> **What you are asked to do**
Your reproduction of the entries should be exact and should contain no pictures.

[Transcribed page contents]
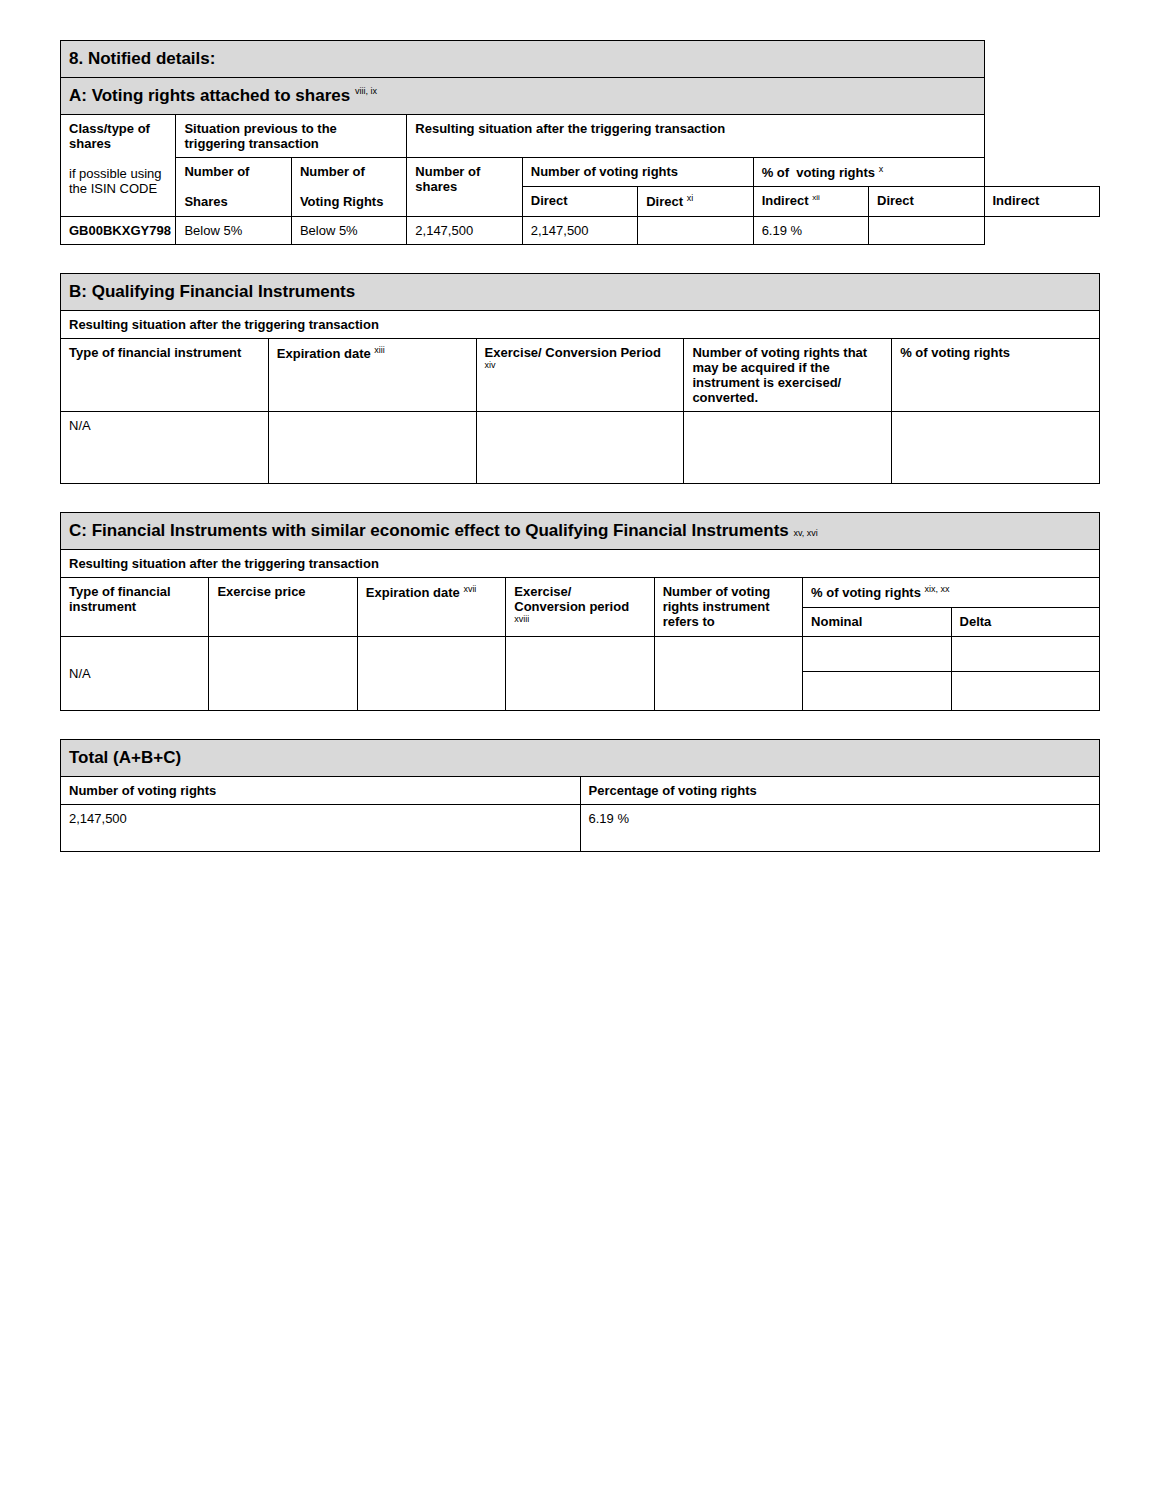| 8. Notified details: |
| A: Voting rights attached to shares viii, ix |
| Class/type of shares if possible using the ISIN CODE | Situation previous to the triggering transaction | Resulting situation after the triggering transaction |
| Number of Shares | Number of Voting Rights | Number of shares | Number of voting rights | % of voting rights x |
| Direct | Direct xi | Indirect xii | Direct | Indirect |
| GB00BKXGY798 | Below 5% | Below 5% | 2,147,500 | 2,147,500 | | 6.19 % | |
| B: Qualifying Financial Instruments |
| Resulting situation after the triggering transaction |
| Type of financial instrument | Expiration date xiii | Exercise/ Conversion Period xiv | Number of voting rights that may be acquired if the instrument is exercised/ converted. | % of voting rights |
| N/A | | | | |
| C: Financial Instruments with similar economic effect to Qualifying Financial Instruments xv, xvi |
| Resulting situation after the triggering transaction |
| Type of financial instrument | Exercise price | Expiration date xvii | Exercise/ Conversion period xviii | Number of voting rights instrument refers to | % of voting rights xix, xx |
| Nominal | Delta |
| N/A | | | | | | |
| Total (A+B+C) |
| Number of voting rights | Percentage of voting rights |
| 2,147,500 | 6.19 % |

> **Task answer**
| 8. Notified details: |
| A: Voting rights attached to shares viii, ix |
| Class/type of shares if possible using the ISIN CODE | Situation previous to the triggering transaction | Resulting situation after the triggering transaction |
| Number of Shares | Number of Voting Rights | Number of shares | Number of voting rights | % of voting rights x |
| Direct | Direct xi | Indirect xii | Direct | Indirect |
| GB00BKXGY798 | Below 5% | Below 5% | 2,147,500 | 2,147,500 | | 6.19 % | |
| B: Qualifying Financial Instruments |
| Resulting situation after the triggering transaction |
| Type of financial instrument | Expiration date xiii | Exercise/ Conversion Period xiv | Number of voting rights that may be acquired if the instrument is exercised/ converted. | % of voting rights |
| N/A | | | | |
| C: Financial Instruments with similar economic effect to Qualifying Financial Instruments xv, xvi |
| Resulting situation after the triggering transaction |
| Type of financial instrument | Exercise price | Expiration date xvii | Exercise/ Conversion period xviii | Number of voting rights instrument refers to | % of voting rights xix, xx |
| Nominal | Delta |
| N/A | | | | | | |
| Total (A+B+C) |
| Number of voting rights | Percentage of voting rights |
| 2,147,500 | 6.19 % |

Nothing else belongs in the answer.